袖をつかんだ俺の手を振り払って、頭をかきつつそっぽを向く俺の親友に。

「俺も、浄化に参加…させてくれ」

ハッキリと、強い意志を告げる。

「……はぁ。マジなのか、シファ」

そう返してくるナーヴの視線は、どこか苦しげで。

「あぁ、もちろん。……ひなと一緒に、闘いたい。ひなと浄化を成功させたい。親友と好きな子だけで背負ってるもの、俺も一緒に背負いたい。ナーヴ、辛そうな顔してないで、一緒に笑って浄化を終わらせる手伝いをさせてくれよ」

その苦しみも一緒に背負いたいと思った。ひなのことももちろん、口だけじゃなく、一緒に闘いたいと思っている。

「ったく。お前は予想を外さないな、いつでも」

「それってさ、ナーヴが俺のことを理解しててくれてるってことだよね? …愛されてるなぁ、俺」

ちょっと冷やかした感じでそう言えば、いつものナーヴの顔に戻って口角だけ上げて笑ってみせた。

「愛してるよ、シファ」

「俺も―」

「…うえっ。気持ち悪いな、この二人」

俺とナーヴのやり取りを聞いていたカルナークが、心底気持ち悪いものを見たって顔つきで顔をそむける。

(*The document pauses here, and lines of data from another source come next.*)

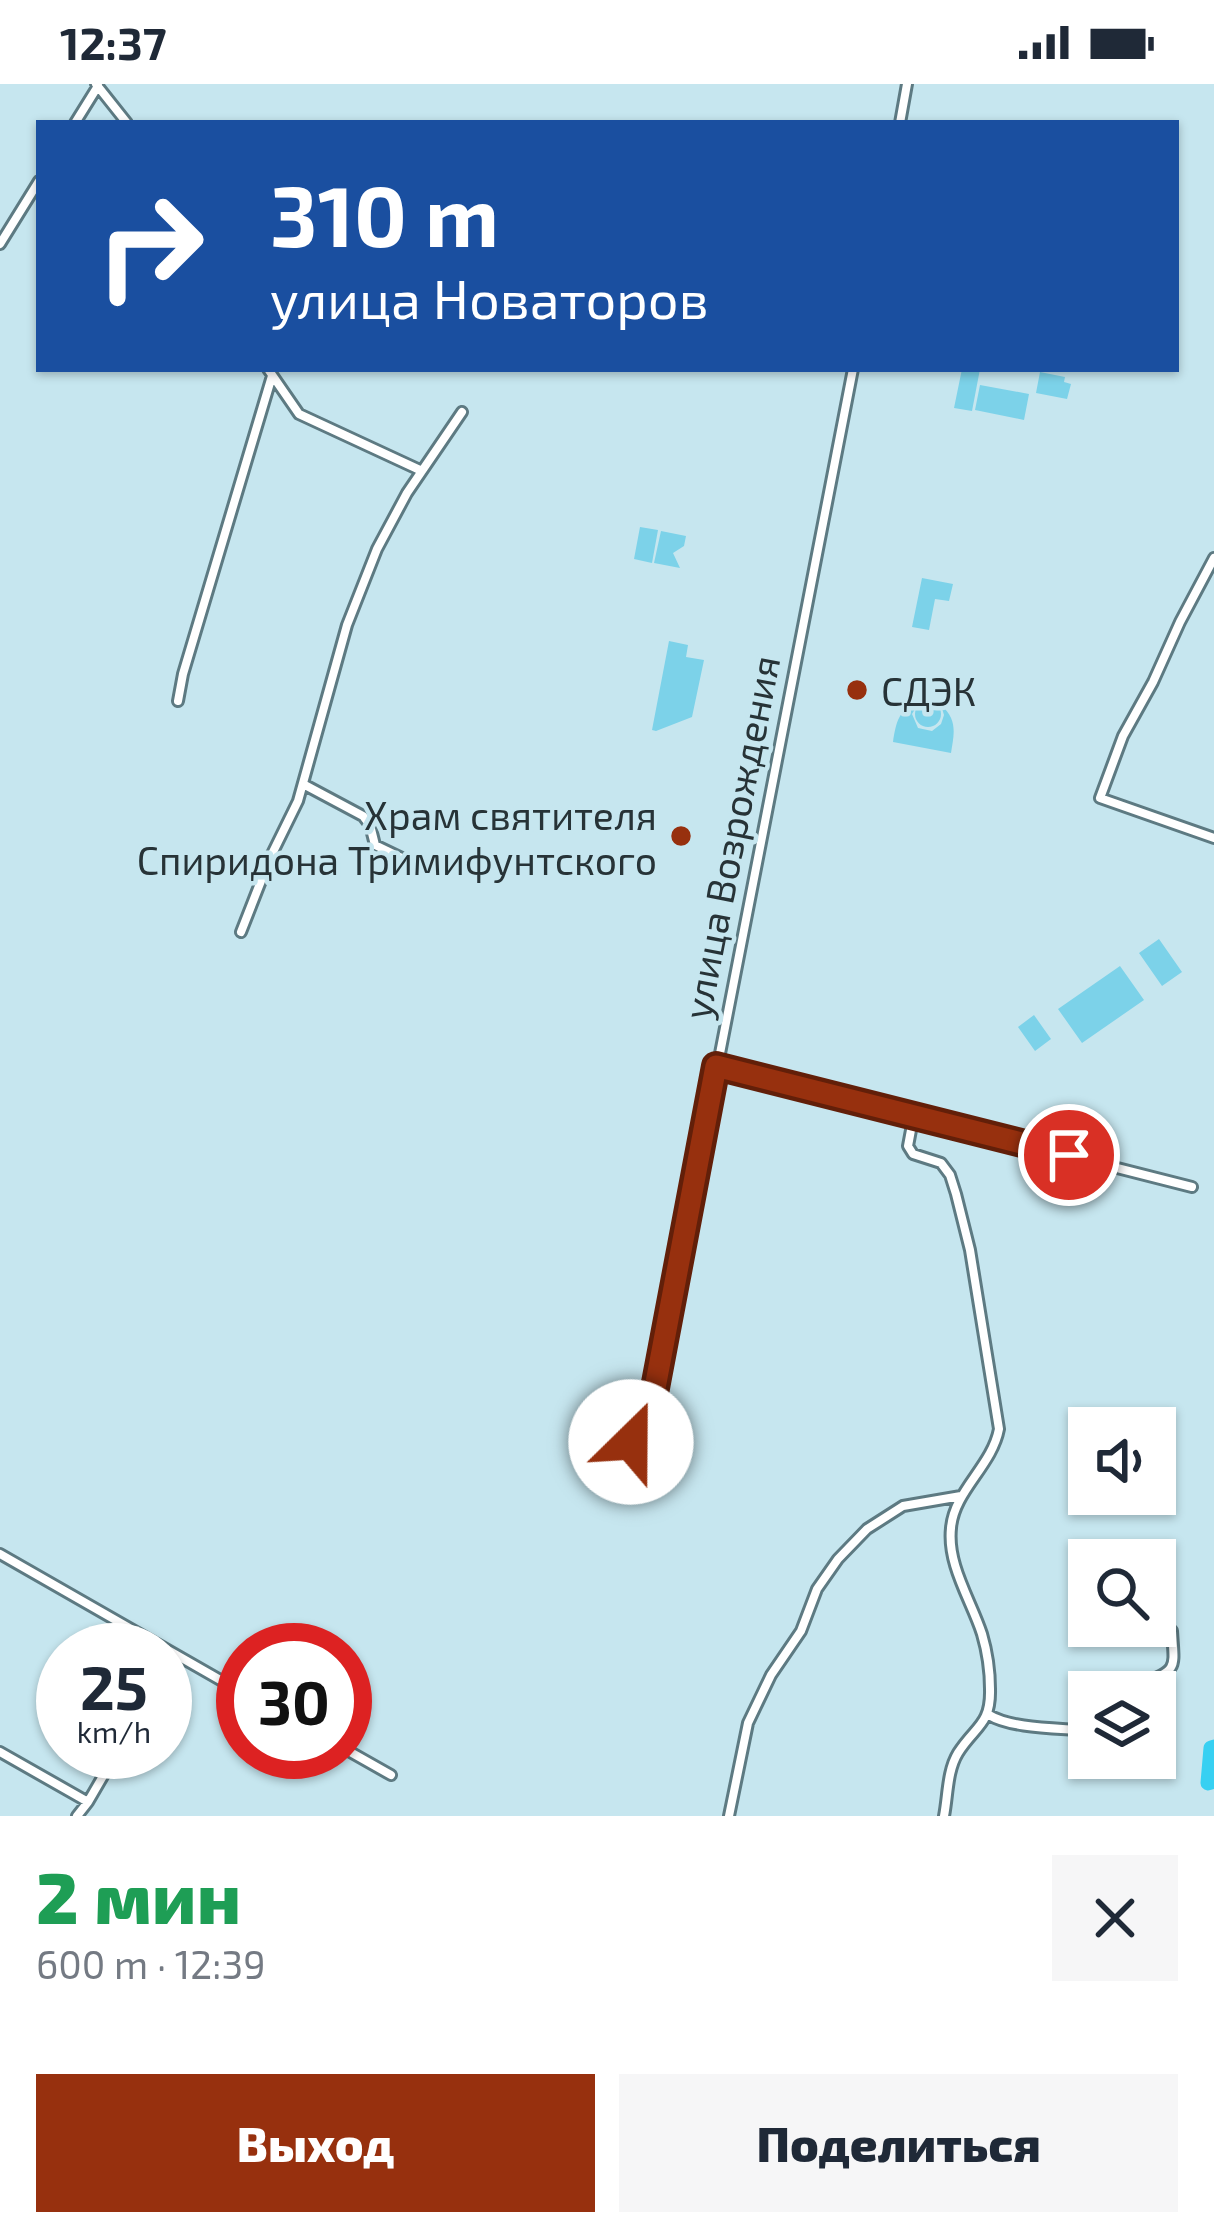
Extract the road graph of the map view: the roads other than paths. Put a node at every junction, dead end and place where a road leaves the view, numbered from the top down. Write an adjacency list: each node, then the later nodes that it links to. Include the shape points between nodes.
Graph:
1 (907, 84): 5 (street)
2 (97, 85): 3 (street); 4 (street)
3 (77, 120)
4 (125, 120)
5 (901, 120)
6 (36, 186): 7 (street)
7 (0, 244)
8 (853, 372): 18 (street, улица Возрождения)
9 (270, 373): 11 (street, via 299,414); 13 (street)
10 (463, 412): 11 (street)
11 (422, 471): 14 (street, via 388,524 347,625)
12 (1214, 558): 15 (street, via 1100,797)
13 (178, 701)
14 (304, 784): 16 (street, via 368,819 375,845); 17 (street)
15 (1214, 838)
16 (404, 859)
17 (241, 932)
18 (716, 1066): 19 (street); 21 (street, улица Возрождения)
19 (914, 1114): 20 (street); 22 (street, via 908,1146 940,1163 956,1194 998,1416 997,1442)
20 (1192, 1187)
21 (655, 1388): 21 (street, улица Возрождения, via 630,1438 638,1454 655,1460 672,1452 678,1436)
22 (963, 1496): 25 (street, via 951,1526 952,1554 983,1638); 33 (street, via 903,1506 838,1559 748,1723)
23 (0, 1554): 24 (street)
24 (120, 1623)
25 (988, 1715): 26 (street); 34 (street, via 958,1753)
26 (1068, 1729)
27 (0, 1752): 31 (street)
28 (372, 1763): 29 (street)
29 (392, 1774)
30 (101, 1779): 31 (street)
31 (88, 1802): 32 (street)
32 (77, 1816)
33 (729, 1816)
34 (944, 1816)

こんな風に笑っていられるように、俺も二人と一緒に浄化を成功させたい。

それになにより、ささやかかもしれないけれど、この俺の力で二人を護りたいと強く思った。

「じゃあ、これが終わったら、今度は俺の研究室の方へ。浄化の時に使う魔方陣に、お前の魔力をある程度認識させておいた方が早くすむから」

「…うん」

ふと感じた視線に目を向けると、カルナークが俺を見ていて。

「ん?」

と聞き返しても、「へへ」と笑うだけだ。

――なんだろう、この感情は。

魔力を補充されて、ほんのり温かさを感じるその感覚に安堵する。

(あぁ、そうだ。この感情は)

「幸せ…だな」

ポツリと漏らしたその言葉は、ナーヴに聞こえてたらしくて。

「…ふっ。呑気だな、相変わらずで」

と、嫌味を言われてしまう。

そんな言葉のやりとりですら愛おしいこの日々を、俺は護りたいんだ。

また、幸せだと思えるように。まわりにも、そう思わせられるように。

だから……俺は……この、ナーヴとカルナークの魔力も混ざった新しい魔力で、二人を支えていく。